季節の変わり目になると風邪をひくとか肩が凝るとか腰が痛む、古傷が疼きだすといった体調不良を訴える方がいらっしゃいます。

自律神経の働きで体調を整えています

自律神経図自律神経には交感神経と副交感神経という2種類があり、それらが交互に働いてバランスをとりながら生活しています。
自律神経は体の機能を調整している神経で、「自律」と書いてあるように自動的に体の働きを調節しています。

交感神経は人間を戦闘状態に、副交感神経はリラックス状態にします。
交感神経は分かりやすく言えば、「さぁ、これから頑張るぞ!」という時に働きます。
一方副交感神経は、「ちょっとゆっくりしようかなぁ・・・」という時に働きます。

下記の表が、自律神経の働きの一部をまとめたものです。

交感神経 副交感神経
瞳孔散大、毛様体筋弛緩 瞳孔収縮、毛様体筋収縮
心臓 心拍数・心収縮力増加 心拍数減少
気道・肺 気管支筋弛緩 気管支筋収縮、気管支腺分泌
消化管 平滑筋弛緩、分泌抑制 気管支筋収縮、気管支腺分泌
肝臓 グリコーゲン分解 グリコーゲン合成
すい臓 膵液分泌抑制 膵液分泌促進、インスリン分泌
立毛筋 収縮
汗腺 分泌
血管 収縮

暑いときは末梢血管を拡張して汗を出すことにより、体内の温度を下げます。
寒いときは逆に末梢血管を収縮させて熱を体内にとどめることで体温を保ちます。

季節の変わり目は気温の変化が日々変わったり、雨が降ったと思ったら気温の高い日があったりして、その変化に体がついていかない人がいます。
気温の差が大きくなると、それまで気温の変化に自律神経が対応しきれなくなり、血液循環が悪くなり体調不良をもたらすのです。

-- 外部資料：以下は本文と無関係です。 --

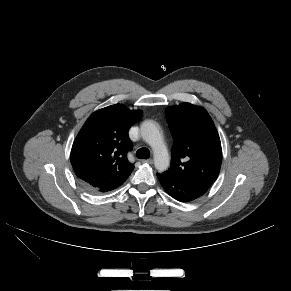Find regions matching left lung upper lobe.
<instances>
[{
	"label": "left lung upper lobe",
	"mask_w": 291,
	"mask_h": 291,
	"mask_svg": "<svg viewBox=\"0 0 291 291\" xmlns=\"http://www.w3.org/2000/svg\"><path fill=\"white\" fill-rule=\"evenodd\" d=\"M165 116L174 137L166 173L208 189L222 162L221 142L207 111L190 103L168 107Z\"/></svg>",
	"instance_id": "1"
}]
</instances>
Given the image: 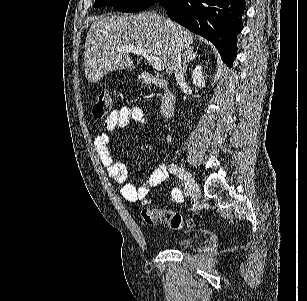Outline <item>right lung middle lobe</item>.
I'll use <instances>...</instances> for the list:
<instances>
[{"label": "right lung middle lobe", "mask_w": 307, "mask_h": 301, "mask_svg": "<svg viewBox=\"0 0 307 301\" xmlns=\"http://www.w3.org/2000/svg\"><path fill=\"white\" fill-rule=\"evenodd\" d=\"M159 0H95L93 7L113 6L120 12H140Z\"/></svg>", "instance_id": "1"}]
</instances>
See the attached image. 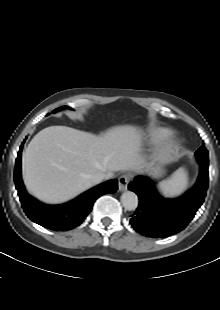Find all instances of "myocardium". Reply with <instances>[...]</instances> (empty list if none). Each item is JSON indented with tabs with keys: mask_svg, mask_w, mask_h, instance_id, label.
I'll use <instances>...</instances> for the list:
<instances>
[{
	"mask_svg": "<svg viewBox=\"0 0 220 310\" xmlns=\"http://www.w3.org/2000/svg\"><path fill=\"white\" fill-rule=\"evenodd\" d=\"M179 149V144L176 140H169L165 144L157 148L154 154V162L157 165H162L172 161Z\"/></svg>",
	"mask_w": 220,
	"mask_h": 310,
	"instance_id": "myocardium-1",
	"label": "myocardium"
}]
</instances>
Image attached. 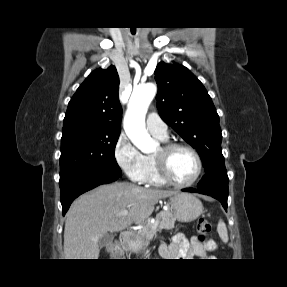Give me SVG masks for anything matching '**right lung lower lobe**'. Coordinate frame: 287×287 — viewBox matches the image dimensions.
<instances>
[{"label": "right lung lower lobe", "mask_w": 287, "mask_h": 287, "mask_svg": "<svg viewBox=\"0 0 287 287\" xmlns=\"http://www.w3.org/2000/svg\"><path fill=\"white\" fill-rule=\"evenodd\" d=\"M118 178L119 176L105 173L80 172L60 179V200L63 208V215H65L70 204L76 197L98 185L114 182Z\"/></svg>", "instance_id": "98d812e1"}]
</instances>
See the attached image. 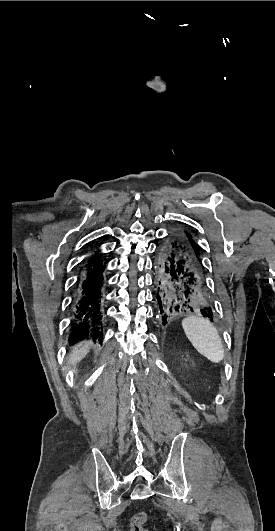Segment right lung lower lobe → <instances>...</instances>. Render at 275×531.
<instances>
[{
  "label": "right lung lower lobe",
  "instance_id": "98d812e1",
  "mask_svg": "<svg viewBox=\"0 0 275 531\" xmlns=\"http://www.w3.org/2000/svg\"><path fill=\"white\" fill-rule=\"evenodd\" d=\"M95 253L87 260L74 297V314L70 329L69 340L74 343L91 335L100 340L103 333L102 287L104 284L103 271L105 264Z\"/></svg>",
  "mask_w": 275,
  "mask_h": 531
}]
</instances>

夏場に上手に発汗できると体温を下げることが出来ますが、普段から運動不足で職場や自宅でクーラーが効いていたりすると、発汗が下手で体内に熱がこもりがちになります。
今はかなり気温が下がり、汗をかく事がありません。それで夏場とは異なり、汗をかけないがために体に熱がこもり体調を崩す人が増えています。

五行論で考えてみる

五行論五行論における「土」は緩衝作用を持ちます。ですから、土=脾胃を傷めるような暴飲暴食をしていると緩衝作用を発揮できなくなり、季節の変わり目に体がついていかず、風邪をひいたりしやすくなります。
「土」を働きとして考えると副交感神経に近いものになります。

一方「木」は肝・胆に対応しますが、旺気して気を巡らせる働きを表します。
これは交感神経に近い働きになります。

食べ過ぎた食物エネルギーは「胃熱」を引き起こし、それが「肝・胆」に波及して肩こりや頭痛を起こしたりしますし、胃熱が残るとさらに食欲が増してしまい、さらに体調を悪化させたりします。

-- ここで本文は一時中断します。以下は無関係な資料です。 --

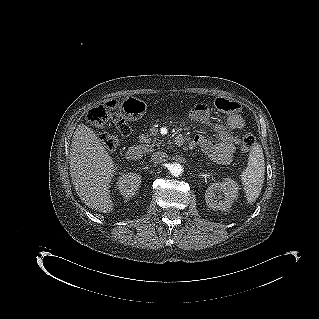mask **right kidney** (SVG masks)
Listing matches in <instances>:
<instances>
[{"label": "right kidney", "mask_w": 319, "mask_h": 319, "mask_svg": "<svg viewBox=\"0 0 319 319\" xmlns=\"http://www.w3.org/2000/svg\"><path fill=\"white\" fill-rule=\"evenodd\" d=\"M118 186H119V188L121 187V188H124L125 187V180L123 181H119L118 182ZM137 189L136 188H132L131 190H130V192H126V191H124V194L126 195V197H129V195H134L135 194V191H136Z\"/></svg>", "instance_id": "ca27d5eb"}]
</instances>
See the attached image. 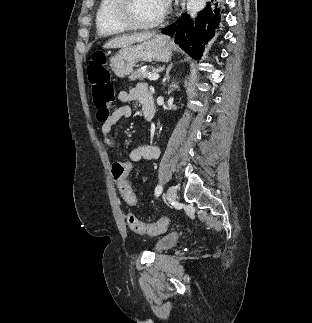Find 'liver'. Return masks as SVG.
Instances as JSON below:
<instances>
[{
    "label": "liver",
    "instance_id": "liver-1",
    "mask_svg": "<svg viewBox=\"0 0 312 323\" xmlns=\"http://www.w3.org/2000/svg\"><path fill=\"white\" fill-rule=\"evenodd\" d=\"M155 34H122L118 38H111L107 44H104L103 48H124L129 44H136V42H144V40H150Z\"/></svg>",
    "mask_w": 312,
    "mask_h": 323
}]
</instances>
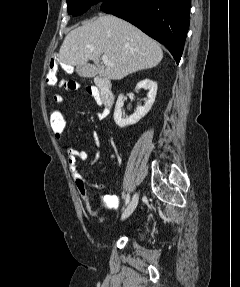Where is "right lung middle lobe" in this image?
<instances>
[{
  "mask_svg": "<svg viewBox=\"0 0 240 287\" xmlns=\"http://www.w3.org/2000/svg\"><path fill=\"white\" fill-rule=\"evenodd\" d=\"M105 0H67L68 13L73 16L81 15L92 5L102 4Z\"/></svg>",
  "mask_w": 240,
  "mask_h": 287,
  "instance_id": "dd1d6c3e",
  "label": "right lung middle lobe"
}]
</instances>
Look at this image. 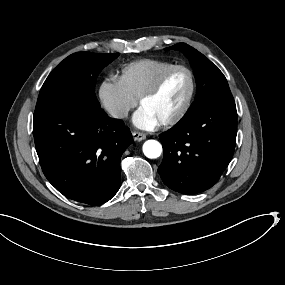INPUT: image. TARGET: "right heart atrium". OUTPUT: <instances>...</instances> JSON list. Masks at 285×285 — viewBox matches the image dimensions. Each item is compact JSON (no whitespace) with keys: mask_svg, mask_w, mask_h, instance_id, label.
Returning <instances> with one entry per match:
<instances>
[{"mask_svg":"<svg viewBox=\"0 0 285 285\" xmlns=\"http://www.w3.org/2000/svg\"><path fill=\"white\" fill-rule=\"evenodd\" d=\"M100 98L109 115L119 121L126 119L137 105V98L120 84L114 73L102 78Z\"/></svg>","mask_w":285,"mask_h":285,"instance_id":"1","label":"right heart atrium"}]
</instances>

「木克土」でも体調が悪くなりますし、逆に「土克木」でもいけません。
五臓がそれぞれが良い状態で調和していることが大切です。

運動できなければ尿で出す

雪の中の鳥運動して発汗して熱を放出する事ができれば良いのですが、なかなか難しいと思います。
そういう場合は適度に水分を摂取して尿で熱を放出する方法があります。
とはいえ急激に大量の水を飲むのは危険ですから、少しずつ温かいお茶などを飲むのが良いでしょう。

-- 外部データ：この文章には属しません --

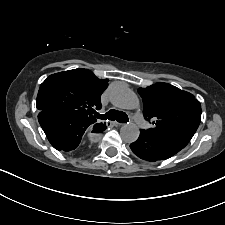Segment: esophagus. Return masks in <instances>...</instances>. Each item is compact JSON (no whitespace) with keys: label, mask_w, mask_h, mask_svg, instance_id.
Returning <instances> with one entry per match:
<instances>
[{"label":"esophagus","mask_w":225,"mask_h":225,"mask_svg":"<svg viewBox=\"0 0 225 225\" xmlns=\"http://www.w3.org/2000/svg\"><path fill=\"white\" fill-rule=\"evenodd\" d=\"M110 125H112V126H121L122 124L119 123V122L114 121V122H110Z\"/></svg>","instance_id":"34e87169"}]
</instances>
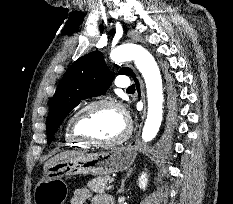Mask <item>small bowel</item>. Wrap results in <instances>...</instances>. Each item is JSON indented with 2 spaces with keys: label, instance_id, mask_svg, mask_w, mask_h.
I'll return each instance as SVG.
<instances>
[{
  "label": "small bowel",
  "instance_id": "small-bowel-1",
  "mask_svg": "<svg viewBox=\"0 0 233 204\" xmlns=\"http://www.w3.org/2000/svg\"><path fill=\"white\" fill-rule=\"evenodd\" d=\"M91 204H113L111 196L105 194L92 195L87 188H78L74 191L70 203L71 204H85L87 201Z\"/></svg>",
  "mask_w": 233,
  "mask_h": 204
}]
</instances>
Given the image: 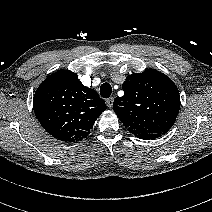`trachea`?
<instances>
[{
  "mask_svg": "<svg viewBox=\"0 0 212 212\" xmlns=\"http://www.w3.org/2000/svg\"><path fill=\"white\" fill-rule=\"evenodd\" d=\"M112 93V87L109 83H103L100 87V95L103 98H109Z\"/></svg>",
  "mask_w": 212,
  "mask_h": 212,
  "instance_id": "3493384b",
  "label": "trachea"
}]
</instances>
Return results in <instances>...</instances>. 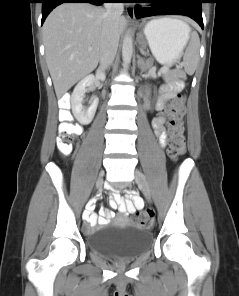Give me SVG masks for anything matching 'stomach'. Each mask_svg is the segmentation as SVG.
<instances>
[{
	"label": "stomach",
	"mask_w": 239,
	"mask_h": 296,
	"mask_svg": "<svg viewBox=\"0 0 239 296\" xmlns=\"http://www.w3.org/2000/svg\"><path fill=\"white\" fill-rule=\"evenodd\" d=\"M140 37H146L158 62L172 64L182 53L188 40V31L183 22L163 17L149 21Z\"/></svg>",
	"instance_id": "1"
}]
</instances>
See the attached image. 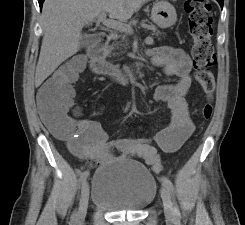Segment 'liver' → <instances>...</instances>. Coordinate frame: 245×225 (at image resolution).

鍼灸治療では、発汗できるようにしたり気を巡らせるようにして、それでも足らない場合は尿が出るように施術します。

やはり出来るだけ普段の生活に気をつけて、腹八分目に気をつけるに越した事はありません。
今から風邪をひきやすい状態だと、冬になって空気が乾き気温が低くなっていくとますます体調を崩しやすくなります。

どうか体調に気をつけて冬を迎えられるような体にしてください。